Task item | Leave out the pictures and copy every record exactly.

Information |
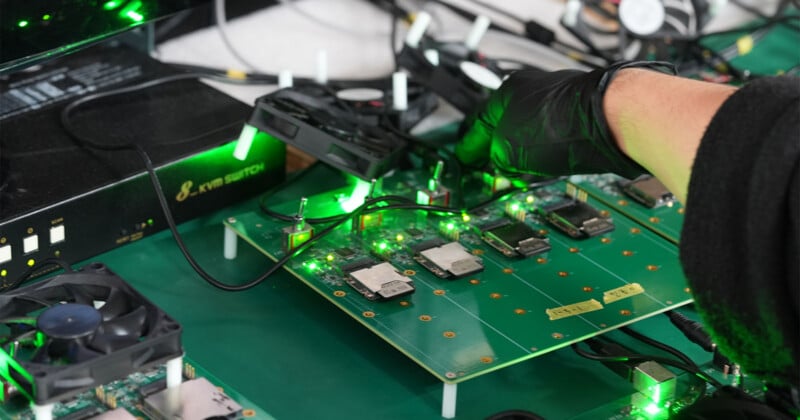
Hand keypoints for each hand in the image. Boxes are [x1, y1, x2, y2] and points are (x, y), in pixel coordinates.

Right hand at [455, 61, 673, 178]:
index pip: (478, 125)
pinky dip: (549, 154)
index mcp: (508, 92)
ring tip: (520, 173)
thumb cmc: (563, 123)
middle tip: (490, 168)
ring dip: (525, 154)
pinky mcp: (583, 117)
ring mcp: (561, 103)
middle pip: (506, 126)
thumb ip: (496, 157)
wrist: (616, 118)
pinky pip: (556, 138)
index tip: (465, 160)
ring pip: (532, 133)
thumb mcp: (508, 149)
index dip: (469, 148)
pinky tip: (550, 166)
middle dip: (497, 150)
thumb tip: (501, 164)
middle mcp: (535, 92)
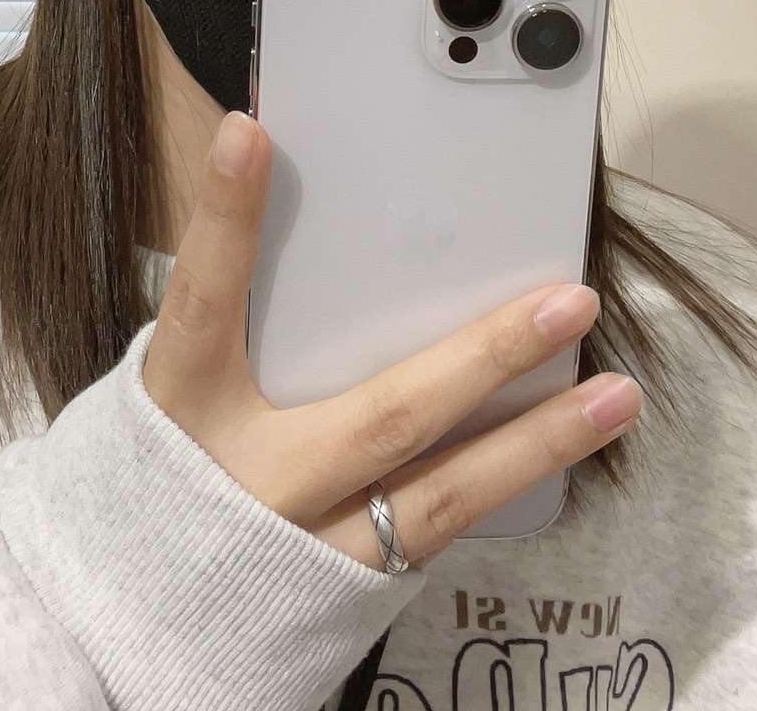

Result for this task |
Hand keypoints for each hand in the image. Boxes are [x1, y1, x2, y2] and points are (x, y), in pixel coordinates.

Right hand at [455, 61, 673, 178]:
index pip: (478, 125)
pinky dip: (549, 154)
index mcp: (508, 92)
ring tip: (520, 173)
thumb cmc: (563, 123)
middle tip: (490, 168)
ring dip: (525, 154)
pinky mcp: (583, 117)
ring mcp: (561, 103)
middle pip: (506, 126)
thumb ip: (496, 157)
wrist: (616, 118)
pinky pip: (556, 138)
index tip: (465, 160)
ring pip: (532, 133)
thumb mcp: (508, 149)
index dip: (469, 148)
pinky tip: (550, 166)
middle dip: (497, 150)
thumb tip: (501, 164)
middle mcp: (535, 92)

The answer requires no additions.